▶ _RECORDS TO PROCESS_

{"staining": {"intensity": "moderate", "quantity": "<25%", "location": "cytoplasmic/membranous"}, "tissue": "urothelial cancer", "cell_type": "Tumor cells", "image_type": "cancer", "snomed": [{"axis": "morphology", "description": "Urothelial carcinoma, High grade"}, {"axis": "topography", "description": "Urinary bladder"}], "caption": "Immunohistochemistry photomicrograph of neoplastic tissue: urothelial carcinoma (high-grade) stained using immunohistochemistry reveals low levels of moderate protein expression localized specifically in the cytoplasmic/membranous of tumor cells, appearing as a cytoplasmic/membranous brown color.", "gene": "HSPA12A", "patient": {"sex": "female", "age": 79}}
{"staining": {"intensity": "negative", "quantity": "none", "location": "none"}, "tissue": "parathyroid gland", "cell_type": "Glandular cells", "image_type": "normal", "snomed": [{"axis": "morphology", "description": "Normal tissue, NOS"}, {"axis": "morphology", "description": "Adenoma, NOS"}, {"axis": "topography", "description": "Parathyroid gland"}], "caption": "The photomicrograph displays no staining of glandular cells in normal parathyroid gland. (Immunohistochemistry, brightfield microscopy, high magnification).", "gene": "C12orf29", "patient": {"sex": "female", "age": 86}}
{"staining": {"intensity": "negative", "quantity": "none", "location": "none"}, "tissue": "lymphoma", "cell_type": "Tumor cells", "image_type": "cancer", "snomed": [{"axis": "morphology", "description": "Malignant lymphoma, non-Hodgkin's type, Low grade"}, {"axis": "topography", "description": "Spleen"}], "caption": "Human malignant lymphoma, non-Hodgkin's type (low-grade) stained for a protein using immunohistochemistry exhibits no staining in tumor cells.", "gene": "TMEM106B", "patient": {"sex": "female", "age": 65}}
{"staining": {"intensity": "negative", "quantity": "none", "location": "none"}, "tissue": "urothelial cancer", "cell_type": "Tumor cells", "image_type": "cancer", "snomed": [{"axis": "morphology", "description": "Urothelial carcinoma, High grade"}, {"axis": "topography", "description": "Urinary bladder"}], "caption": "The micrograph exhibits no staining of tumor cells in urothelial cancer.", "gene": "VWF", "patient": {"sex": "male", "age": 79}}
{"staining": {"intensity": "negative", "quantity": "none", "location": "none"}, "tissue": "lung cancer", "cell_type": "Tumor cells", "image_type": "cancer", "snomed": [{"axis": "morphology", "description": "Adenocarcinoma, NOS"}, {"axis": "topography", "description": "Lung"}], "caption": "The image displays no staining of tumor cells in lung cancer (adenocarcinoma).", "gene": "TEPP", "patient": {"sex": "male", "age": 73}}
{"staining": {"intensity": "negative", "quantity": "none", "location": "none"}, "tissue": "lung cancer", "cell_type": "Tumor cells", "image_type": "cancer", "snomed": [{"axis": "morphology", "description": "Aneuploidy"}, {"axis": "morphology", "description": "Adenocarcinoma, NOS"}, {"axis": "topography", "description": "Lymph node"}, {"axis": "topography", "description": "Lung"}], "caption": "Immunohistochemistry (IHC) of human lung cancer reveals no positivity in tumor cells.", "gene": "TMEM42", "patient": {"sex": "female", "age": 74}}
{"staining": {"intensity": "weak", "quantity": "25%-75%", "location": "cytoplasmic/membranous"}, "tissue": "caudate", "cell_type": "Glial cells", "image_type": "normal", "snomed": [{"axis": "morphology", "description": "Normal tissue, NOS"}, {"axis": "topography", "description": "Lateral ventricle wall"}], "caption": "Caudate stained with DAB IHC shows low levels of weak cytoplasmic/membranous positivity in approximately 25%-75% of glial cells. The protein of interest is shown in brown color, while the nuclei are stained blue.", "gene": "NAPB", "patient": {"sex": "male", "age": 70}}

▶ _DIRECTIONS_
Your reply should be the number of lines in the listing above that contain "exhibits", with nothing added.

▶ _RESULT BELOW_
2